• 抜粋本文:
+ + +

そして、前述の選評中のぼくの脳内がそのままこのお歌への評なのではと思いましたのであえてそのまま書かせていただきました。
(歌そのものの考察ではなくてすみません!)
ちっぽけな衒いがあってランダムに数字を言うのは難しかった/オオタ
「意思を持ってランダムに」という矛盾した行為をする人間の性質をズバリ突いているお歌だと思います。本当に客観ということは機械ではない限り難しいというのはよく言われることで、人は情を殺そうという「情」を使わないと抑制が難しい生き物だと思っています。
裏を返せば、爆発的なアクションの根源を追い求めると、根っこはちっぽけな、些細な想いであることも日常茶飯事です。初句「ちっぽけな衒い」はちっぽけでも、必要で、かつ当然な始点なのだと考えるきっかけとなりました。
堀内を覚えてますか 優しくてグラビアをやるヤツじゃなかった/玄田生
だ、誰やねん、堀内………。
と思いつつ、気がつけば入賞してしまっていた恐ろしい一首を皆さまにご紹介いたしましょう。
グラビアという仕事が立派であることは前提で話せば、グラビアを今しているという事実は、そこ方(「堀内」とか)の幼少期からは想像できないというパターンが大半のはずです。でも、これはグラビアという職業の特殊性に限った話ではなく、僕らはみんなそうなのかもしれません。まさか自分が今の仕事になるなんて、「あの頃」のぼくには想像もつきませんでした。あなたも子どもの頃、今のあなたの姿を当てられたでしょうか??
つまり、ぼくらはみんな「堀内」なのです
(この感想、通じるのだろうか……)。
地下鉄が三分おきに来る駅でみんな大人になれないらしい/オオタ
ぼくは都会育ちではないので地下鉄にあまり馴染みがないのですが、おそらく次の電車はすぐにやってくるのにドアが閉まりそうでも無理矢理駆け込んだり、間に合わなかったら不貞腐れたりキレたりする人々の景でしょうか。大袈裟にいえば、文明という便利な世界が生み出した「こども」なのかもしれませんね。

+ + +

保存されたデータ項目
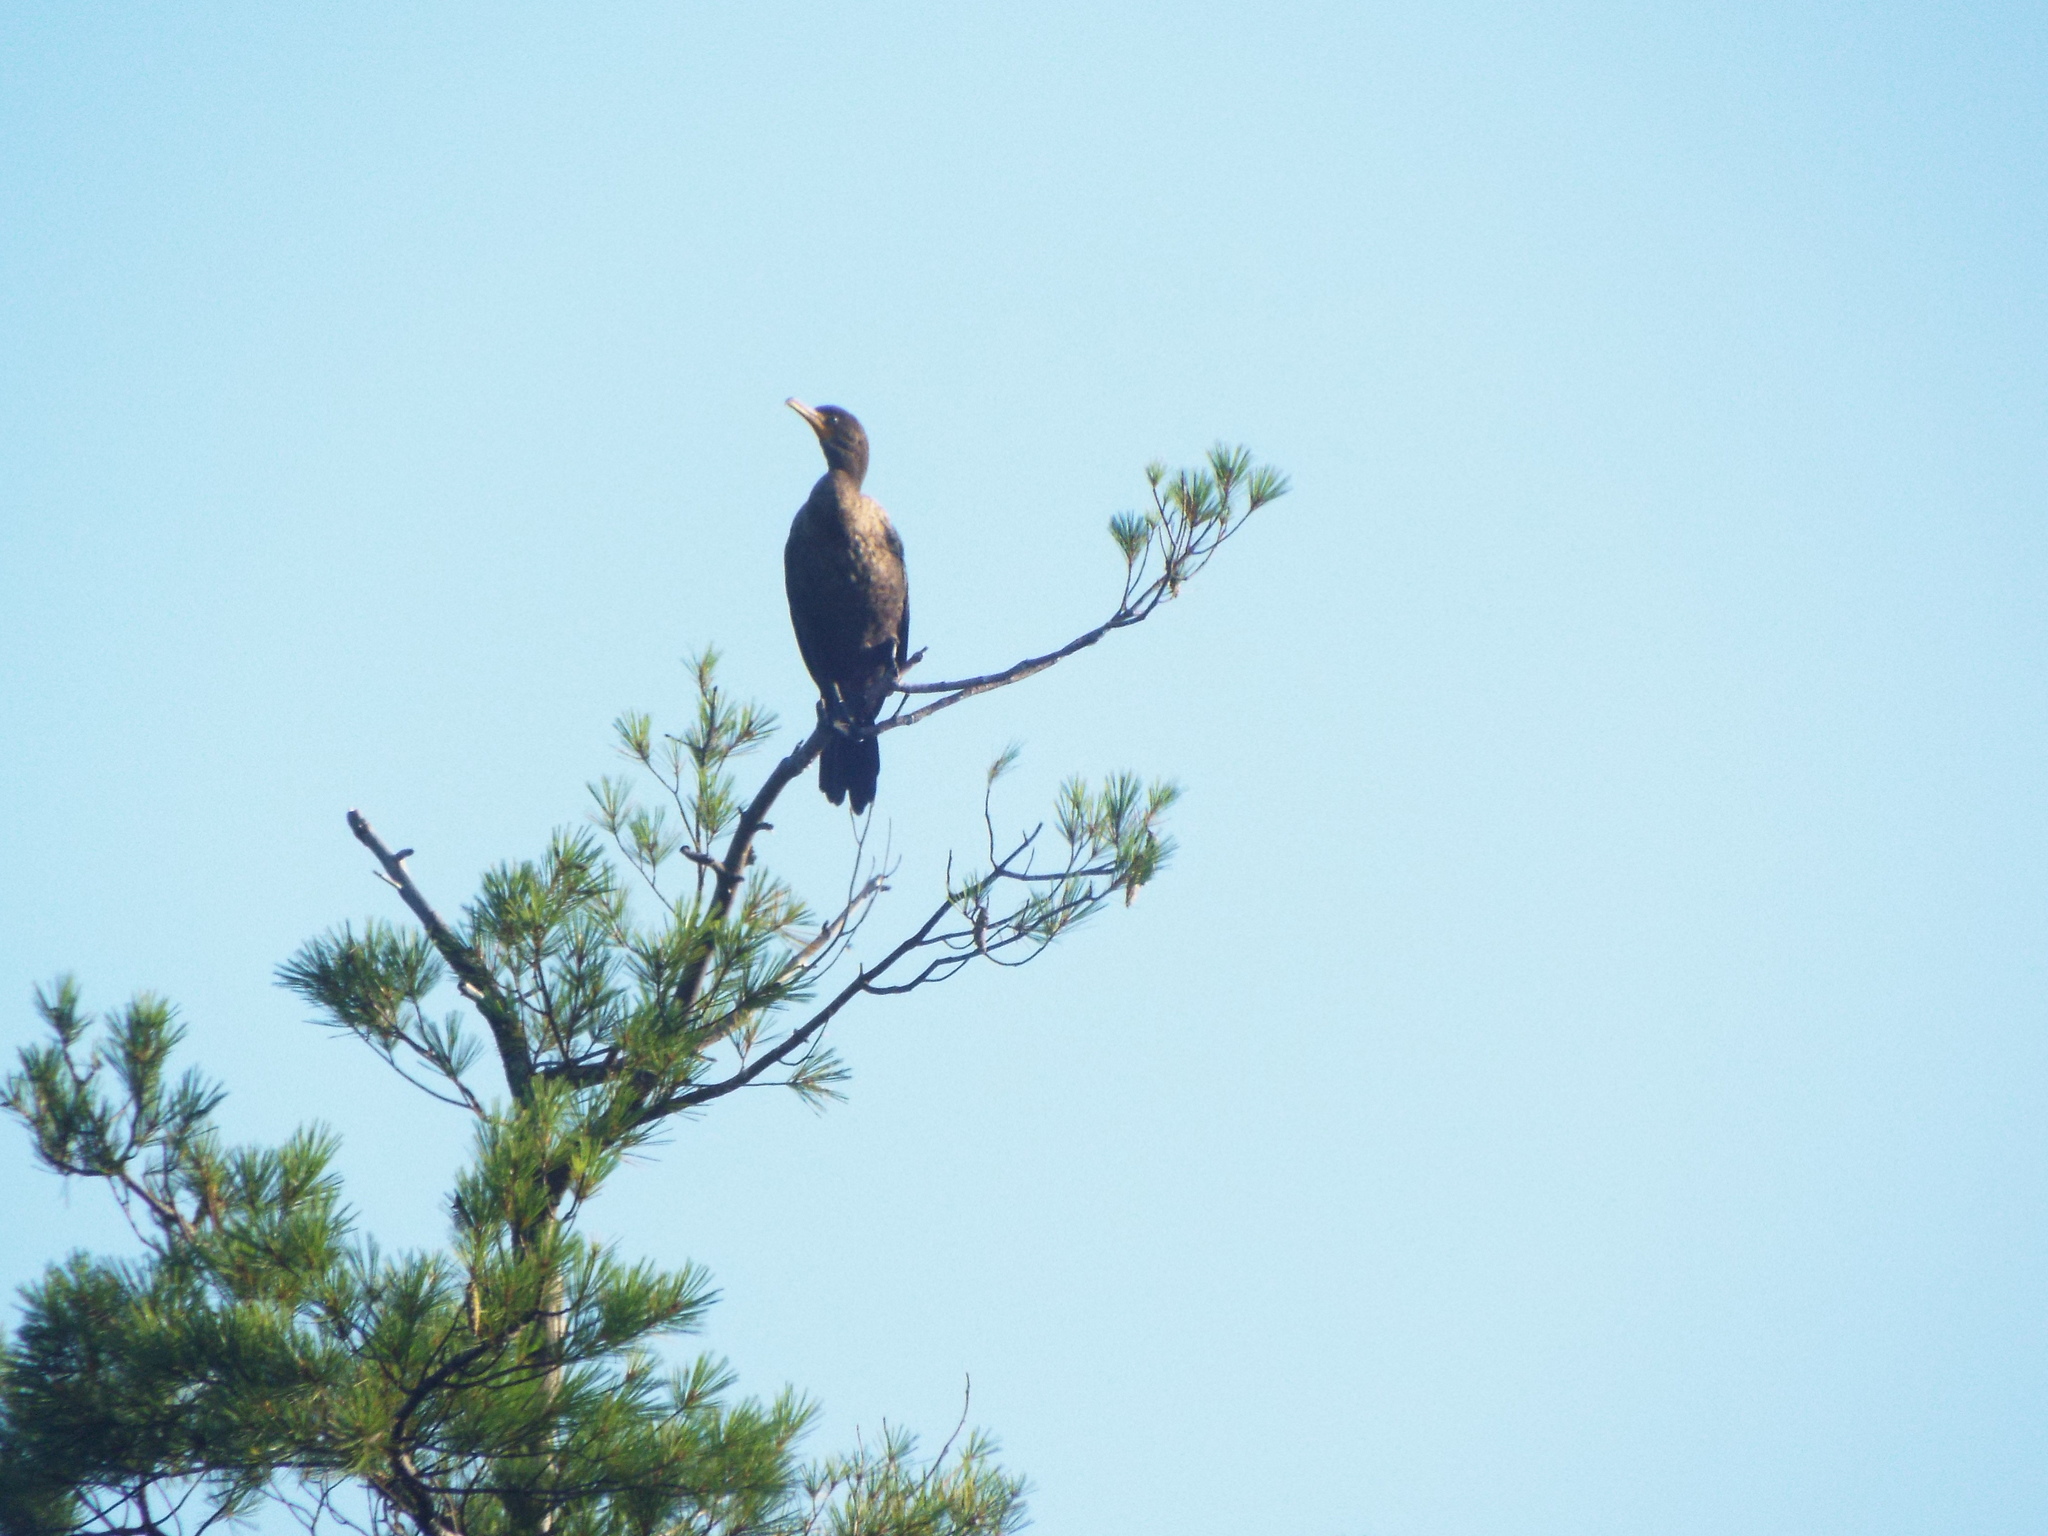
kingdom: Animalia
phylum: Chordata
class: Aves
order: Suliformes
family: Phalacrocoracidae
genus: Phalacrocorax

+ + +

• 作業指示:
**a)** 抜粋本文にある「初句「ちっぽけな衒い」はちっぽけでも、必要で、かつ当然な始点なのだと考えるきっかけとなりました。」という一文を英語に訳してください。
**b)** 抜粋本文のうち、「ちっぽけな衒いがあってランダムに数字を言うのは難しかった/オオタ」を含む語句から始まり「考えるきっかけとなりました。」の直後で終わる部分を、一字も変えずに出力してください。
**c)** 抜粋本文について、次の問いに答えてください。
(i) オオタの地下鉄の歌では、地下鉄は何分おきに来る駅とされていますか。
(ii) 評者は自分について、どこで育ったのではないと述べていますか。
(iii) 玄田生の歌では、堀内はどのような人物だったと詠まれていますか。

• 期待される出力:
**a)** It gave me the occasion to think that the opening line's "petty pretension," though petty, is a necessary and natural starting point.

**b)**
ちっぽけな衒いがあってランダムに数字を言うのは難しかった/オオタ
「意思を持ってランダムに」という矛盾した行為をする人間の性質をズバリ突いているお歌だと思います。本当に客観ということは機械ではない限り難しいというのはよく言われることで、人は情を殺そうという「情」を使わないと抑制が難しい生き物だと思っています。
裏を返せば、爆発的なアクションの根源を追い求めると、根っこはちっぽけな、些細な想いであることも日常茶飯事です。初句「ちっぽけな衒い」はちっぽけでも、必要で、かつ当然な始点なのだと考えるきっかけとなりました。

**c)**
(i) 三分おき。
(ii) 都会で育ったのではない(都会育ちではない)と述べています。
(iii) 優しくて、グラビアをやるようなヤツではなかったと詠まれています。